Friday, August 01, 2008

Fine, but you're paying for the goldfishes.

Have you ever done a random Google search with weird phrases in quotation marks?

No?

Oh.

Well, I have.

And I just tried: "Fine, but you're paying for the goldfishes," and guess what! Nothing came up!

But now it will.

Oh, yes.

To make things interesting, let's try coming up with a story that ends with that sentence. On your mark, get set, be creative!

7 comments:

Kimberly Bluestocking said...

Brother #1: "I think we should build a miniature koi pond in our backyard."

Brother #2: "Fine, but you're paying for the goldfishes."

trentathon said...

The boy grimaced as he made his way up the hill. The desert sun made the beads of sweat on his face flow freely. As he reached the peak of his ascent, the girl stared at him casually.
"What?" he asked, perplexed at her lack of enthusiasm towards his efforts.
"I was just thinking."
"About..." he probed, sounding annoyed and tired at the same time.
"Well you're probably pretty thirsty right now."
"Well did you bring a drink or something for me?" He did after all agree to this trek on her behalf.
"No." Her tone didn't sound sympathetic in the slightest.
"Well I'm so thirsty I could probably drink a pond." He meant it too.
"You wouldn't want to drink a pond," she countered, "It's full of all sorts of nasty things."
"I don't care, I'd drink it anyway."
"Even the fish? My pond out back has goldfish in it."
"How big are they?" he hadn't ever seen the girl's goldfish.
"We just bought 'em at the pet store. They're tiny."
"I could eat the fish," he said defiantly.
"You would not."
"Would too."
"Prove it."
The boy was too proud to back down on his claim. "Let's go to your house right now and I'll show you."
"No!" she exclaimed, believing that the boy would actually go through with his proposal. Besides she loved her fish and would hate to see any of them disappear. Her mind raced for ideas. Suddenly, she had it. "We wouldn't want to disturb those fish, they're too settled in. How about we go to the pet store and get some nice clean ones for you."
"Fine, but you're paying for the goldfishes."

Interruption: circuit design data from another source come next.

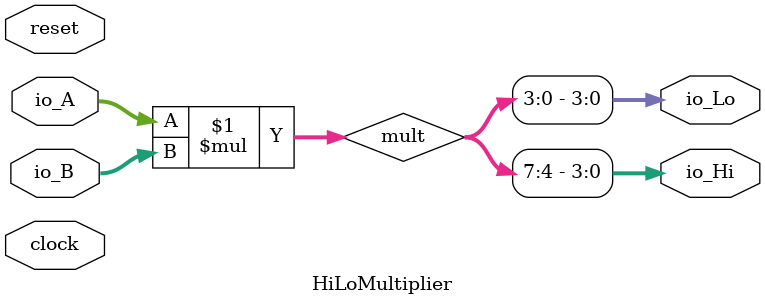
<source format=v>
module HiLoMultiplier(
  input        clock,
  input        reset,
  input  [3:0] io_A,
  input  [3:0] io_B,
  output [3:0] io_Hi,
  output [3:0] io_Lo
);
  wire [7:0] mult = io_A * io_B; // @[HiLoMultiplier.scala 14:19]
  assign io_Hi = mult[7:4]; // @[HiLoMultiplier.scala 16:16]
  assign io_Lo = mult[3:0]; // @[HiLoMultiplier.scala 15:16]
endmodule

</source>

Lizardbreath McGee said...

You guys are AWESOME.

Palomita said...

I wish I was clever enough to come up with a story. But I'm just a *leeetle* sleep-deprived right now, and my brain is about as helpful as a bowl of oatmeal. Maybe less. At least oatmeal keeps the plumbing running, if you know what I mean... so no story here.

Thanks for the laughs!

Mama M said...

Melissa wound her long luxurious locks of hair around her perfectly manicured fingers. A find flaxen strand caught on her antique two and a quarter marquise diamond ring, and she winced ever so delicately as the tug of her hand separated the hair from her tender scalp.

Patrick rushed to her side to offer his unmeasured solicitude and gentle sympathy. She turned her unusually bright turquoise eyes to him, lowered her thick sooty eyelashes and murmured, almost so quietly that he could not hear her throaty whisper, fulfilling his hopes of eternal bliss for all eternity.

Could he really have heard her say those seven magical words that he had waited for trough eons of agony and desire?

"Oh, once more, my treasure. Speak to me of all that I have longed for!" he cajoled.

"Fine, but you're paying for the goldfishes."

kia said...

His roommate had put him in charge of cleaning the fish tank, but now he wasn't sure what to do.

The tank was cleaner than it had ever been. The glass sparkled and light reflected off the emerald plants, illuminating the multi-colored rocks at the bottom.

But all he could focus on were the lifeless little bodies bobbing near the surface. How was he supposed to know that he shouldn't use dishsoap on the tank?

Time was running out.

His sister stood beside him, clearly irritated at being called out of a rehearsal to help him with yet another one of his all-too-frequent predicaments.

"I can't believe you were so brainless!" she yelled, her eyes flashing with anger.

"Sorry, I really just didn't know that goldfish were so sensitive" he sheepishly replied.

"I guess you'll just have to tell Steve when he gets home that he needs to get some new fish" she said icily as she started walking toward the door.

"But then he'll be sure to kick me out...especially after the toaster and tennis racket incident last week." He sounded even more desperate than usual. "Please, just take me to the store and I promise I'll never ask you to get me out of trouble ever again."

"Yeah right" she snorted. But as she glanced once more at the pathetic water-logged figure standing helpless before her, she saw the little boy who she fought so hard to protect from bullies on the playgrounds of their childhood, and she sighed, her hard shell softened yet again.

"Fine, but you're paying for the goldfishes."

Anonymous said...

A wife and husband we're arguing about getting a pond. the husband wanted one but the wife, did not. He begged and begged and finally she said "Fine, but you're paying for the goldfishes!"